Invalid feature 0.6934-309 for seq-13 at line 596
Invalid feature 0.6934-309 for seq-13 at line 596
Invalid feature 0.5127-315 for seq-13 at line 596
Invalid feature 0.5127-315 for seq-13 at line 596
Traceback (most recent call last):
  File "/home/ubuntu/anaconda3/envs/annopro/bin/annopro", line 8, in <module>
    sys.exit(console_main())
  File "/home/ubuntu/anaconda3/envs/annopro/lib/python3.8/site-packages/annopro/__init__.py", line 27, in console_main
    main(
  File "/home/ubuntu/anaconda3/envs/annopro/lib/python3.8/site-packages/annopro/__init__.py", line 71, in main
    process(
  File "/home/ubuntu/anaconda3/envs/annopro/lib/python3.8/site-packages/annopro/data_procession/__init__.py", line 8, in process
    data = Data_process(protein_file=profeat_file,
  File "/home/ubuntu/anaconda3/envs/annopro/lib/python3.8/site-packages/annopro/data_procession/data_predict.py", line 36, in __init__
    self.__data__()
  File "/home/ubuntu/anaconda3/envs/annopro/lib/python3.8/site-packages/annopro/data_procession/data_predict.py", line 39, in __data__
    proteins_f = profeat_to_df(self.protein_file)
  File "/home/ubuntu/anaconda3/envs/annopro/lib/python3.8/site-packages/profeat/__init__.py", line 69, in profeat_to_df
    return pd.DataFrame(feature_list).T
  File "/home/ubuntu/anaconda3/envs/annopro/lib/python3.8/site-packages/pandas/core/frame.py", line 636, in __init__
    mgr = dict_to_mgr(data, index, columns, dtype=dtype, copy=copy, typ=manager)
  File "/home/ubuntu/anaconda3/envs/annopro/lib/python3.8/site-packages/pandas/core/internals/construction.py", line 502, in dict_to_mgr
    return arrays_to_mgr(arrays, columns, index, dtype=dtype, typ=typ, consolidate=copy)
  File "/home/ubuntu/anaconda3/envs/annopro/lib/python3.8/site-packages/pandas/core/internals/construction.py", line 120, in arrays_to_mgr
    index = _extract_index(arrays)
  File "/home/ubuntu/anaconda3/envs/annopro/lib/python3.8/site-packages/pandas/core/internals/construction.py", line 674, in _extract_index
    raise ValueError("All arrays must be of the same length")
ValueError: All arrays must be of the same length
swallow-design commented 1 year ago

The error is likely due to a problem with profeat when calculating protein features, possibly because profeat cannot recognize your input sequence.
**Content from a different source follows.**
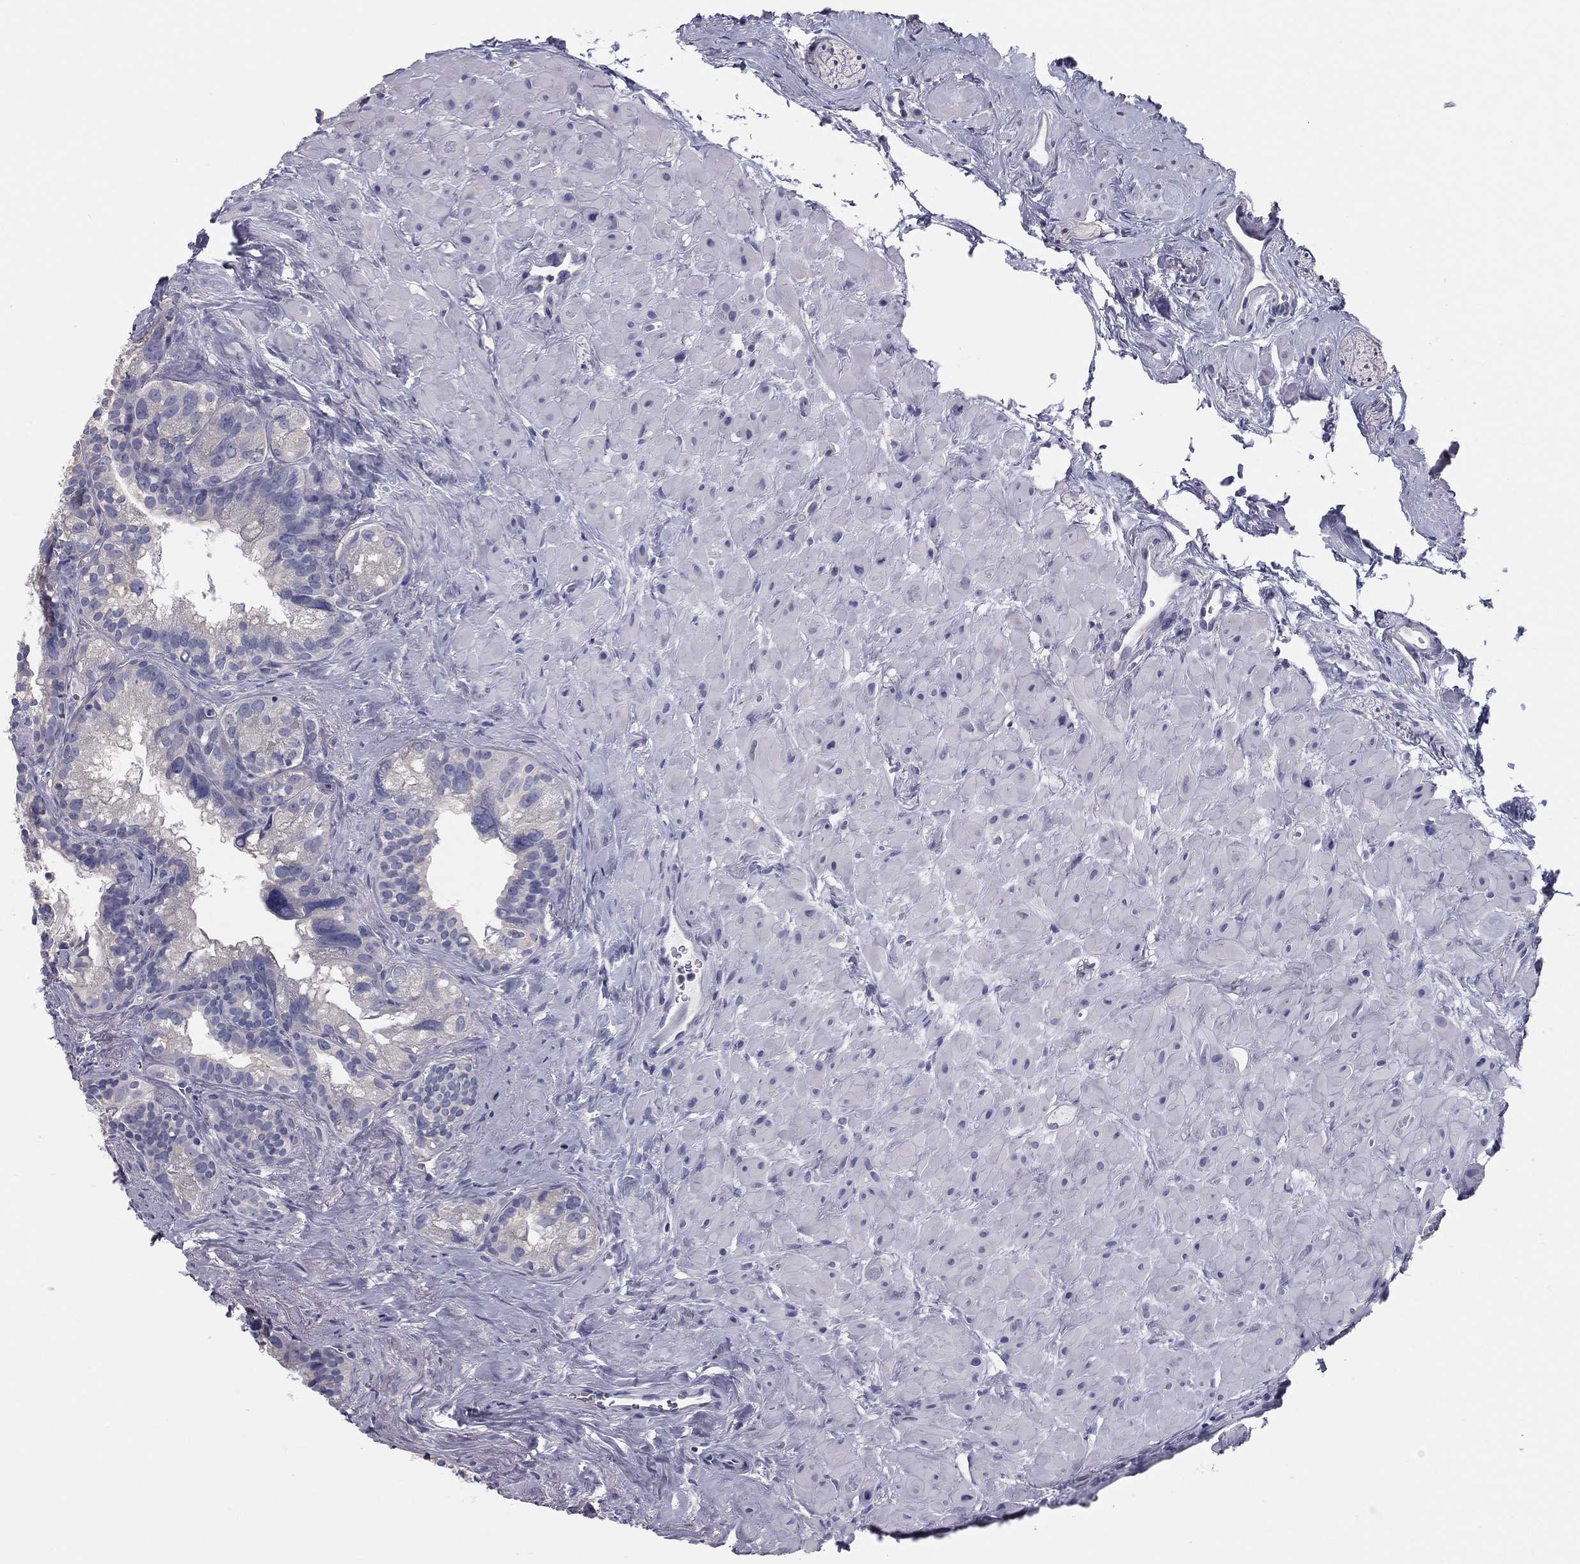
{"staining": {"intensity": "negative", "quantity": "none", "location": "none"}, "tissue": "seminal vesicle", "cell_type": "Glandular cells", "image_type": "normal", "snomed": [{"axis": "morphology", "description": "Normal tissue, NOS"}, {"axis": "topography", "description": "Seminal veicle"}], "caption": "The image reveals no staining of glandular cells in benign seminal vesicle.", "gene": "MUC13", "patient": {"sex": "male", "age": 72}}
If it is convenient for you, please provide us with the complete sequence file for analysis or use our website: https://idrblab.org/annopro

swallow-design commented 1 year ago

We recently reproduced the same bug during testing, and found that there were multiple protein sequences with the same ID. Perhaps you have encountered a similar problem and can investigate it.
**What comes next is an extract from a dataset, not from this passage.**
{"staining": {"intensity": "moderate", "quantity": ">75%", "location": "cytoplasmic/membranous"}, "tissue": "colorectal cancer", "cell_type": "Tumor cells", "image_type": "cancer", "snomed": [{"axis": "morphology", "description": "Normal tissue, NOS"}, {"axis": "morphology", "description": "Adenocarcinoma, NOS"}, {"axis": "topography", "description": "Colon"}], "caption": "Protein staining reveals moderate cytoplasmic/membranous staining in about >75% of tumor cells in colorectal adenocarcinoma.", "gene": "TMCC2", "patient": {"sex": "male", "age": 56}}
Jialeen commented 7 months ago

The error is likely due to a problem with profeat when calculating protein features, possibly because profeat cannot recognize your input sequence. If it is convenient for you, please provide us with the complete sequence file for analysis or use our website: https://idrblab.org/annopro

I run with the data from https://idrblab.org/annopro, but the problem still exists: ValueError: All arrays must be of the same length

1813805349 commented 7 months ago

The error is likely due to a problem with profeat when calculating protein features, possibly because profeat cannot recognize your input sequence. If it is convenient for you, please provide us with the complete sequence file for analysis or use our website: https://idrblab.org/annopro

I run with the data from https://idrblab.org/annopro, but the problem still exists: ValueError: All arrays must be of the same length

This problem is caused by the amino acid sequence length being less than 30 during profeat.